Exercise instructions: From the top of the records below down to the line containing "255 64 2432", reproduce every line exactly.

Listed entries:

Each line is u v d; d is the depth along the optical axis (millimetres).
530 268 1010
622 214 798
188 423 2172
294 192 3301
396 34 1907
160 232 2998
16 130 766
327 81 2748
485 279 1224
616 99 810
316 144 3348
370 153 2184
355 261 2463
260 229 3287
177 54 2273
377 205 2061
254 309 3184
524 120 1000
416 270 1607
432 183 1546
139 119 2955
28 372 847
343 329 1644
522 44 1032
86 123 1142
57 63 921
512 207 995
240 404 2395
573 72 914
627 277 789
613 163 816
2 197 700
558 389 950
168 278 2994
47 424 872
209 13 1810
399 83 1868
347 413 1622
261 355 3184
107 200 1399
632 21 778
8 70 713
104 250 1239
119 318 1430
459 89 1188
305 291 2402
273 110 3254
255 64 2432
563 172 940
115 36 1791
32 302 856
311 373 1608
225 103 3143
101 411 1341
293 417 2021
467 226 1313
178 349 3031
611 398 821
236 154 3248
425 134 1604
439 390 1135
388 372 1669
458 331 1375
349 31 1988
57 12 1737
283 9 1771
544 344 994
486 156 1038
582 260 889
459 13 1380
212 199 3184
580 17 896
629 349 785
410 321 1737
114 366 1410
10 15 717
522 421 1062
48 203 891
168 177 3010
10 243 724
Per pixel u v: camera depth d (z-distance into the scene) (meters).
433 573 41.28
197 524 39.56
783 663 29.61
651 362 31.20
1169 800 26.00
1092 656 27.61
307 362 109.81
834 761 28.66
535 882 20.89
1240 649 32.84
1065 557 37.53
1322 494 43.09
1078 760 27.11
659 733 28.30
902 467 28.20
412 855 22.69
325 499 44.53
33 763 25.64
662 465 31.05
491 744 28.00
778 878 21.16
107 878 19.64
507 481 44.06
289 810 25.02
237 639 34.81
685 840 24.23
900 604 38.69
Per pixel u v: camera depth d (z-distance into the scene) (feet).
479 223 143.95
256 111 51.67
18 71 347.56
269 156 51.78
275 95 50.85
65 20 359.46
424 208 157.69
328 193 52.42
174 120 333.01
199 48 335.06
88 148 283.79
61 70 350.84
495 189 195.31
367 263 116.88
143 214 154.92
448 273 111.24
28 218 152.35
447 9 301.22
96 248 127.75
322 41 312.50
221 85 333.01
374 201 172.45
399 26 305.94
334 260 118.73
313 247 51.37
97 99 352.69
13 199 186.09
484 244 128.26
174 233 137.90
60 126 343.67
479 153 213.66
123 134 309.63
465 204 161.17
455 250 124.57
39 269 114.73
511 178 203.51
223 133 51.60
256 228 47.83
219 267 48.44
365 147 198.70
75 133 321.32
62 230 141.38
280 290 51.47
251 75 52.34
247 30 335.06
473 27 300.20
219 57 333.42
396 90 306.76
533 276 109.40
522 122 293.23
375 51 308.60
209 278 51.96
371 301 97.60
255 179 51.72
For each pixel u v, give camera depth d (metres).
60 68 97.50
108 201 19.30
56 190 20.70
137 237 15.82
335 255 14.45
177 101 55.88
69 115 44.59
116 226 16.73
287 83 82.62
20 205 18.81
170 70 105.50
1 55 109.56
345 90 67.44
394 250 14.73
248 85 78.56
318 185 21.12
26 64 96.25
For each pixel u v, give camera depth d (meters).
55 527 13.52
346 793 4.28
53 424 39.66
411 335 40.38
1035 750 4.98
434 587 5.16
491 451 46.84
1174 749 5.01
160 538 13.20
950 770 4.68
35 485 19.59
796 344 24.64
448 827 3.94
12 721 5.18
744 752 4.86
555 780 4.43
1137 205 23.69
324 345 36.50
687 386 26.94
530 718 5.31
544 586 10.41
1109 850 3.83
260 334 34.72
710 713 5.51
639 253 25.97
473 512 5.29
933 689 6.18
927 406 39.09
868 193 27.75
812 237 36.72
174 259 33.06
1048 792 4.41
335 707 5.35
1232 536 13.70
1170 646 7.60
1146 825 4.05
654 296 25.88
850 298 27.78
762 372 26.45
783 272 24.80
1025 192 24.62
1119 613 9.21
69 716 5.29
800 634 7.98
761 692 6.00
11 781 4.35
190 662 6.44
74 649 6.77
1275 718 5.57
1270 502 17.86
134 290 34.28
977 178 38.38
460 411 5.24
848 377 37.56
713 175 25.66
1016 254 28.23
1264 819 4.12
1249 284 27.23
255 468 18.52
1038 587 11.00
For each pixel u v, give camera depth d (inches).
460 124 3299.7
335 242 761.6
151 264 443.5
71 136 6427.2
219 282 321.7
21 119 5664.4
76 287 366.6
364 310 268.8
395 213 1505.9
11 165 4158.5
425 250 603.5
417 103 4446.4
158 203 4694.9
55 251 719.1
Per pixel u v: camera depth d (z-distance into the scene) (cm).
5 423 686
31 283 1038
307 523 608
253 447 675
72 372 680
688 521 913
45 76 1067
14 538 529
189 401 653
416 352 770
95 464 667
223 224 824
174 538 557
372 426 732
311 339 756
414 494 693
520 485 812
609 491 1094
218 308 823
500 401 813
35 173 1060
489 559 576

Task response:
Each line is u v d; d is the depth along the optical axis (millimetres).
530 268 1010
622 214 798
188 423 2172
294 192 3301
396 34 1907
160 232 2998
16 130 766
327 81 2748
485 279 1224
616 99 810
316 144 3348
370 153 2184
355 261 2463
260 229 3287
177 54 2273
377 205 2061
254 309 3184
524 120 1000
416 270 1607
432 183 1546
139 119 2955
28 372 847
343 329 1644
522 44 1032
86 123 1142
57 63 921
512 207 995
240 404 2395
573 72 914
627 277 789
613 163 816
2 197 700
558 389 950
168 278 2994
47 424 872
209 13 1810
399 83 1868
347 413 1622
261 355 3184
107 200 1399
632 21 778
8 70 713
104 250 1239
119 318 1430
459 89 1188
305 291 2402
273 110 3254
255 64 2432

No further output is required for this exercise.